DNA Exaction and EGFR Mutation Detection

DNA from tumor tissue was extracted using the DNeasy Blood and Tissue Kit or the QIAamp DNA FFPE Tissue Kit (both from Qiagen, Hilden, Germany) according to the manufacturer's protocol. The Amplification Refractory Mutation System (ARMS) was used to detect EGFR mutations using the Human EGFR Gene Mutations Fluorescence Polymerase Chain Reaction Diagnostic Kit (AmoyDx, Xiamen, China).

Bim Genotyping and Direct Sequencing

All samples were amplified by polymerase chain reaction (PCR) to detect Bim polymorphisms using the following primer sequences: wild-type (WT) Bim forward primer, 5′-ACTGTAAAACGACGGCCAGTCCTCATGATGAAGGCTAACTCAA-3′; and reverse primer, 5′-ACCAGGAAACAGCTATGACCAACCTCTGACAAGTGACCACCA-3′. For the Bim deletion polymorphism, the forward primer sequence was the same as that used for WT Bim, and the reverse sequence was 5′-ACCAGGAAACAGCTATGACCGGCACAGCCTCTATGGAGAACA-3′ (for details, see Fig. 1) The reaction condition was 95°C for 10 minutes followed by 40 cycles at 94°C for 30 seconds, 60°C for 30 seconds, and 72°C for 30 seconds; and a final extension at 72°C for 10 minutes using the ExTaq Polymerase premix PCR Kit (TaKaRa Bio Inc., Shiga, Japan). PCR products (173 base pairs [bp] for the Bim deletion polymorphism and 216 bp for WT Bim) were then separated on a 3% agarose gel with nucleic acid dye by electrophoresis and were purified before direct sequencing.

→ **Instructions for the task**: Turn the paragraph of the methods excerpt that begins "DNA from tumor tissue" into a short bulleted list that keeps its main facts. Draw every answer from the methods excerpt alone.

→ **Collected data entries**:
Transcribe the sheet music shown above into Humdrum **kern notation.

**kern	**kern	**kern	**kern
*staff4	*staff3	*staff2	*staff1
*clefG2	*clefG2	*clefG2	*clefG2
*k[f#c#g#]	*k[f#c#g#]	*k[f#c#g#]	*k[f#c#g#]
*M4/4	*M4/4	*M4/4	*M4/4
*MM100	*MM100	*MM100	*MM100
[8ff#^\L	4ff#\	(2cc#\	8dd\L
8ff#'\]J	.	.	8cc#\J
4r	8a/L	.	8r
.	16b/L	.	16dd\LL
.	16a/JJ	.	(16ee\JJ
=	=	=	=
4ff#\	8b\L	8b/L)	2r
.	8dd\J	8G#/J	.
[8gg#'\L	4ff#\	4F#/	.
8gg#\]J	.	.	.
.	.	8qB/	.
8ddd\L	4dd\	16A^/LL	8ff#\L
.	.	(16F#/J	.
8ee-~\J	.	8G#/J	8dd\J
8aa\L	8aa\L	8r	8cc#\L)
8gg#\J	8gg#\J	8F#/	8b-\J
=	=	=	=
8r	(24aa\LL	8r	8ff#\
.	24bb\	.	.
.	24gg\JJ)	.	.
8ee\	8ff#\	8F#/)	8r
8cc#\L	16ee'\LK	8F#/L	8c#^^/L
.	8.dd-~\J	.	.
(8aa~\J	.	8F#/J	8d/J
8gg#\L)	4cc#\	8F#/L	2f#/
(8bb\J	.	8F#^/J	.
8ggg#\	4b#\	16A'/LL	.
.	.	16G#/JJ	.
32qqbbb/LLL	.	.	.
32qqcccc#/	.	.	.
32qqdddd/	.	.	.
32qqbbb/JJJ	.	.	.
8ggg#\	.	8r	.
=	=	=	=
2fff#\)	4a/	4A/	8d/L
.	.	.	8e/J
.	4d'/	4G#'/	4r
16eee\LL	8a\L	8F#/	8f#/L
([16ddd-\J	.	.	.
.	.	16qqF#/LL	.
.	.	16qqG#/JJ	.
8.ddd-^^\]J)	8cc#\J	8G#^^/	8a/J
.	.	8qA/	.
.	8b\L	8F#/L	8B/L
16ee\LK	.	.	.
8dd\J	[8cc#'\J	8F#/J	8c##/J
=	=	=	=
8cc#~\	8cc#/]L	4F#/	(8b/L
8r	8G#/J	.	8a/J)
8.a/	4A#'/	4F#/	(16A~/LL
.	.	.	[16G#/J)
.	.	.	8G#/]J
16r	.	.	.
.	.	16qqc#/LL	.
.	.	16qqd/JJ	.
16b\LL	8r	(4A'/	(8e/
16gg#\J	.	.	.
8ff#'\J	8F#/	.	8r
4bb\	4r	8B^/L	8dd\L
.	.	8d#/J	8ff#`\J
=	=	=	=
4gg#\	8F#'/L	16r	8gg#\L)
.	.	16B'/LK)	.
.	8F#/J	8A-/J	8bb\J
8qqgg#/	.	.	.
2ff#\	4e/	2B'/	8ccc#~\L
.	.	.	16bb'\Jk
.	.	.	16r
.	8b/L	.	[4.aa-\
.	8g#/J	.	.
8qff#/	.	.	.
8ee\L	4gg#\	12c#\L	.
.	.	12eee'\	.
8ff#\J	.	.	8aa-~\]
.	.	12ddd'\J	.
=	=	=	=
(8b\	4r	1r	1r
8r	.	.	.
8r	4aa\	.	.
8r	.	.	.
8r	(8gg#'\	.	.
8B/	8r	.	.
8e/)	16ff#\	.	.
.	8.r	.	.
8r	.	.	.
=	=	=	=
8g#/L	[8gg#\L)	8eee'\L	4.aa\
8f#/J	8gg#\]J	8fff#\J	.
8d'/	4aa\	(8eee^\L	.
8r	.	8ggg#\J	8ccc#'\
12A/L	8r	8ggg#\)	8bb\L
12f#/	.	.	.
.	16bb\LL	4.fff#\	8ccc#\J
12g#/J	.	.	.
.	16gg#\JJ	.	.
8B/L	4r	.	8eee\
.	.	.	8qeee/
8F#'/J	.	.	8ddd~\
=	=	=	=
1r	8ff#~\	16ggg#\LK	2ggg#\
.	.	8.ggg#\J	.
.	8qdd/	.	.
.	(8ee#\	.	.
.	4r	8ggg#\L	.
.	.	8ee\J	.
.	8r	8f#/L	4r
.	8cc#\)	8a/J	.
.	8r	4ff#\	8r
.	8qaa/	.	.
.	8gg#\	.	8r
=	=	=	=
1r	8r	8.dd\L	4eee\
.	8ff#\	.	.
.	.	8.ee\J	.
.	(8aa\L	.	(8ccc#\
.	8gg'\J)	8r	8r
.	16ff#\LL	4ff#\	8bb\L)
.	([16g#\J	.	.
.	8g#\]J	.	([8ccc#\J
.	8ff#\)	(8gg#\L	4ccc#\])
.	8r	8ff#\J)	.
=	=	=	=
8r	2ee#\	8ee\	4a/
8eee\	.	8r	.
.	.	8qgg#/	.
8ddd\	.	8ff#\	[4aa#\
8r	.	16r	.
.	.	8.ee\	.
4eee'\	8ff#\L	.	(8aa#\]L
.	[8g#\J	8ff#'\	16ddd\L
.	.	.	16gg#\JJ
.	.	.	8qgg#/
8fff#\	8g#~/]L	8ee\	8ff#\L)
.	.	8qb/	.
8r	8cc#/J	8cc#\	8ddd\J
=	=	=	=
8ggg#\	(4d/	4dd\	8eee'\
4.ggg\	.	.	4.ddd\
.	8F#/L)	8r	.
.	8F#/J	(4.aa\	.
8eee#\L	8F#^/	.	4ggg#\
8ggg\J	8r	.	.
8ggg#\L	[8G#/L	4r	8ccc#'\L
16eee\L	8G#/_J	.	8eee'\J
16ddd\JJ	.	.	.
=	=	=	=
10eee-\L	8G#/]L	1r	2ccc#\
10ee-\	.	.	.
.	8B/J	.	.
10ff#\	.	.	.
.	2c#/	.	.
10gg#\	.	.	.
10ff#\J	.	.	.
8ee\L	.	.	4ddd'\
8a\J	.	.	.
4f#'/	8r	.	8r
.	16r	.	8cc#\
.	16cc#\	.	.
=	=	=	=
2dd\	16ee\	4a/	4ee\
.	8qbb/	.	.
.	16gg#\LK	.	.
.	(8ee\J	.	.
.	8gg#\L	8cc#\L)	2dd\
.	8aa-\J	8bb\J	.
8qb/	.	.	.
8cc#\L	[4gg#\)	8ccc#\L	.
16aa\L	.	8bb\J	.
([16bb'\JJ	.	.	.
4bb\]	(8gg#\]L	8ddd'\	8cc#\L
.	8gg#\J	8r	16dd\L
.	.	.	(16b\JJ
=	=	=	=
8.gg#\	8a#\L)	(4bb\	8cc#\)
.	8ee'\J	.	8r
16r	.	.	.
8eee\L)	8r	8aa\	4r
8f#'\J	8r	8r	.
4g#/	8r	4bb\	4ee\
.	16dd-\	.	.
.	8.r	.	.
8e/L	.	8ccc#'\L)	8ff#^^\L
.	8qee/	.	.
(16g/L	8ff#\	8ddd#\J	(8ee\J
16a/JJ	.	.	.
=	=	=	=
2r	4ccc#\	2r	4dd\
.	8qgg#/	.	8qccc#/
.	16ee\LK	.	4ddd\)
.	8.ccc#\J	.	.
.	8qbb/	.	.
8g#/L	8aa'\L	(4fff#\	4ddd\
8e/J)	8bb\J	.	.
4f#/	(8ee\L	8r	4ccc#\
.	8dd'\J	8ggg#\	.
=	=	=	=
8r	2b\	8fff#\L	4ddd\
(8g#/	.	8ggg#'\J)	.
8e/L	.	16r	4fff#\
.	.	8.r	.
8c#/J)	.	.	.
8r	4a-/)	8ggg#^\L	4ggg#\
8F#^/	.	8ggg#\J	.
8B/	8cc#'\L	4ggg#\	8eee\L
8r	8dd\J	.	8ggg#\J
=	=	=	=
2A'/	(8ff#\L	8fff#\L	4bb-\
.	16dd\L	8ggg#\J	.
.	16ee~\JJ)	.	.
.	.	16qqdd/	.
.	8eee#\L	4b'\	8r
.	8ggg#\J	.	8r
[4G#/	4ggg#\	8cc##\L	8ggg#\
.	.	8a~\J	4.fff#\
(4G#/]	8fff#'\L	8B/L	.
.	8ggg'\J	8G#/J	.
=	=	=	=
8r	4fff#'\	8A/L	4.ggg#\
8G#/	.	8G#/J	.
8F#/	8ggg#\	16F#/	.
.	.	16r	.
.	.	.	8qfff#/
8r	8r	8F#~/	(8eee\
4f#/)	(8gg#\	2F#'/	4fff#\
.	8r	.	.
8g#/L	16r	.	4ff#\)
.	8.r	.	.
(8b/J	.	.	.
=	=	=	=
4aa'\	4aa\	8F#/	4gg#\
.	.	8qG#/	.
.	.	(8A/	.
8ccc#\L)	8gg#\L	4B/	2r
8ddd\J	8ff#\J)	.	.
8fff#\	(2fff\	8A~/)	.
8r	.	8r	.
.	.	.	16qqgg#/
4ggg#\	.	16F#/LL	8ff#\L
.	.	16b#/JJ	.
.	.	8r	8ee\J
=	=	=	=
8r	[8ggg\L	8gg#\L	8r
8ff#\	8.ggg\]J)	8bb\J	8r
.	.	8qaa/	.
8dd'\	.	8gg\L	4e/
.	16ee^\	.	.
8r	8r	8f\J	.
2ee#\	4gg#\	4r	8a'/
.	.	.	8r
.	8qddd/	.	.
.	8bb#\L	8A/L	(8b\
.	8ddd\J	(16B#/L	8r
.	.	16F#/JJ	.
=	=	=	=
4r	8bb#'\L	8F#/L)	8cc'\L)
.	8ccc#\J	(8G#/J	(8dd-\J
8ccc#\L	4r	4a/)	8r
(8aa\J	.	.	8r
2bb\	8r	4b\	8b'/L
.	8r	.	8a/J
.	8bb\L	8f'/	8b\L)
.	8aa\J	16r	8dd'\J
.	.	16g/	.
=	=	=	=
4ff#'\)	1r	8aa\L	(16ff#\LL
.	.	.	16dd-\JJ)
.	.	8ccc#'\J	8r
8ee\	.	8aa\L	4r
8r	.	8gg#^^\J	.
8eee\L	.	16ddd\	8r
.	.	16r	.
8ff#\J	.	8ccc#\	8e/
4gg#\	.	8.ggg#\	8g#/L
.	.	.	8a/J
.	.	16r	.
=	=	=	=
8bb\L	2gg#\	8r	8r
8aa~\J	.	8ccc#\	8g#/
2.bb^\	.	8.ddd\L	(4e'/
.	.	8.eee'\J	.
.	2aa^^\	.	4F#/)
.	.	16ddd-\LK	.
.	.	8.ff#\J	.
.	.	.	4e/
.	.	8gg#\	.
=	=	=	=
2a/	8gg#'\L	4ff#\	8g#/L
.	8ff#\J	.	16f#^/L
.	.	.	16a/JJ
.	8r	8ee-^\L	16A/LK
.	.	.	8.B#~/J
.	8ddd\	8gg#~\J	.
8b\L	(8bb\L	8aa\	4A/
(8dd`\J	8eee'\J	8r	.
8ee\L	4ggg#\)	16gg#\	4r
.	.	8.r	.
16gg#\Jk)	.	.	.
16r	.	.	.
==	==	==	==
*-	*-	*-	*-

→ **Result for this exercise**:
- Tumor tissue DNA was extracted with the DNeasy Blood and Tissue Kit or the QIAamp DNA FFPE Tissue Kit (both Qiagen, Hilden, Germany), following the manufacturer's protocol.
- EGFR mutations were detected with the Amplification Refractory Mutation System (ARMS).
- The detection kit was the Human EGFR Gene Mutations Fluorescence Polymerase Chain Reaction Diagnostic Kit (AmoyDx, Xiamen, China).